With its Wii U console performing poorly in sales, video game company Nintendo held a briefing for investors today and announced its plans to enter the quality of life (QOL) market with a new platform aimed at healthcare and promoting wellness. “Our QOL-improving platform will attempt to create an environment in which we can expand the population of those who are conscious about their health and use that expansion to expand Nintendo’s user base,” Nintendo's CEO Satoru Iwata said.
|Nintendo's new strategy is to create a non-wearable healthcare platform that intregrates seamlessly into users' daily lives.
What will be most notable about this platform is that it will be non-wearable, effectively leap frogging the trend toward mobile and wearable devices into what Nintendo views as the next stage in personal healthcare management. “Following others into the exceedingly crowded market of mobile applications or the market of wearable technology that is expected to become increasingly competitive and fighting with brute force is not our way of doing business,” Iwata said. “ We wish to achieve an integrated hardware-software platform business that, instead of providing mobile or wearable features, will be characterized by a new area of what we like to call 'non-wearable' technology.”
Iwata said that the new platform will be a both a software and hardware solution and would go in a similar direction as and build upon Nintendo's popular Wii Fit, which promoted physical activity through gaming by requiring players to actually move around their living rooms to play a variety of games including tennis, bowling, and boxing. “As those who are already suffering from illness can seek medical care, our new business domain would be providing preventive measures which would require us to enable people to monitor their health and offer them appropriate propositions,” Iwata said.
Nintendo believes that its strengths as a gaming company first and foremost will give it a leg up on competitors in creating user engagement over the long term. While many device makers have looked at “gamification
” as a solution to patient engagement, the issue has never been tackled by a company that considers itself a game maker first and foremost. Talking about creating an engaging user experience Iwata said, “If we do indeed succeed in doing so, we will be able to provide feedback to our consumers on a continual basis, and our approach will be to redefine the notion of health-consciousness, and eventually increase the fit population.”
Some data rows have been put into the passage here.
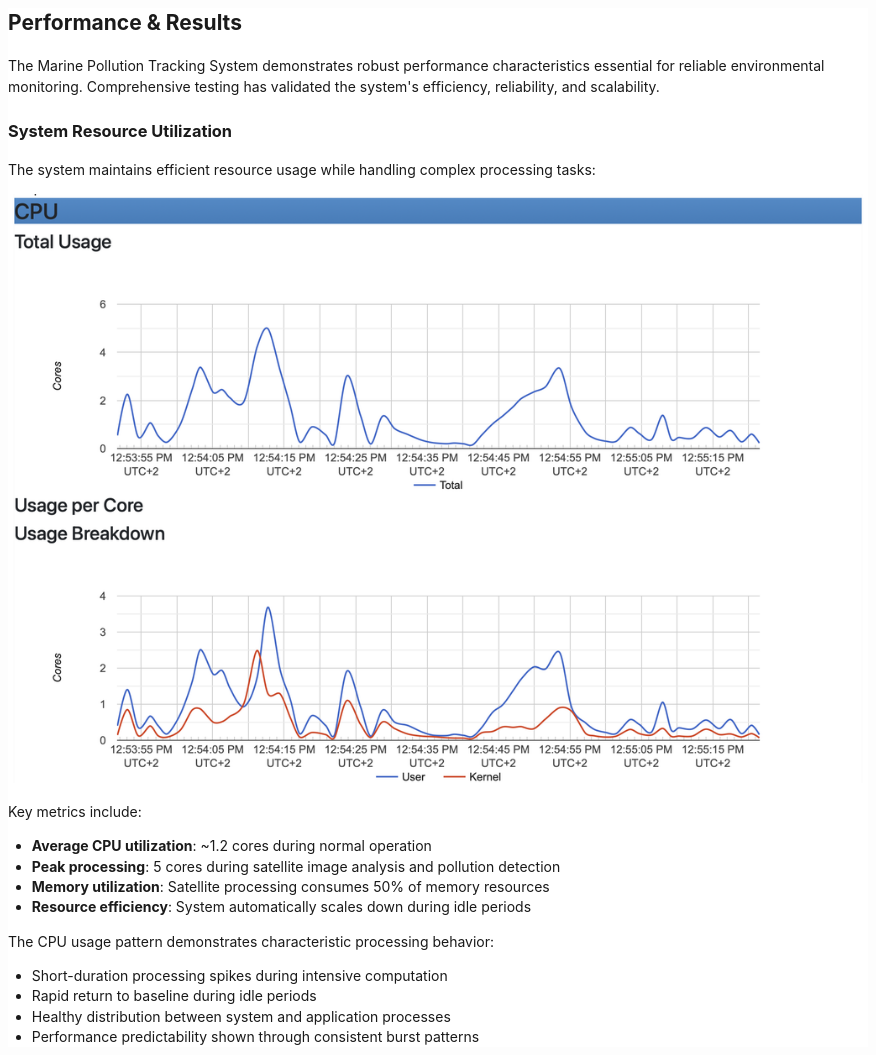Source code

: ## Performance & Results

The Marine Pollution Tracking System demonstrates robust performance characteristics essential for reliable environmental monitoring. Comprehensive testing has validated the system's efficiency, reliability, and scalability.

### System Resource Utilization

The system maintains efficient resource usage while handling complex processing tasks:

![CPU Usage](./data/cpu_usage_metrics.png)

Key metrics include:
- **Average CPU utilization**: ~1.2 cores during normal operation
- **Peak processing**: 5 cores during satellite image analysis and pollution detection
- **Memory utilization**: Satellite processing consumes 50% of memory resources
- **Resource efficiency**: System automatically scales down during idle periods

The CPU usage pattern demonstrates characteristic processing behavior:
- Short-duration processing spikes during intensive computation
- Rapid return to baseline during idle periods
- Healthy distribution between system and application processes
- Performance predictability shown through consistent burst patterns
The company didn't reveal any hardware specifics about the platform or its software applications. However, given Nintendo's record with creating state-of-the-art near-field communications technology (as evidenced by its Wii U controller) and the video game industry's
rapid push toward hands-free controllers and voice activated technology, it will be interested to see how the term “non-wearable” is interpreted.
Nintendo expects this new business to be launched in April 2015.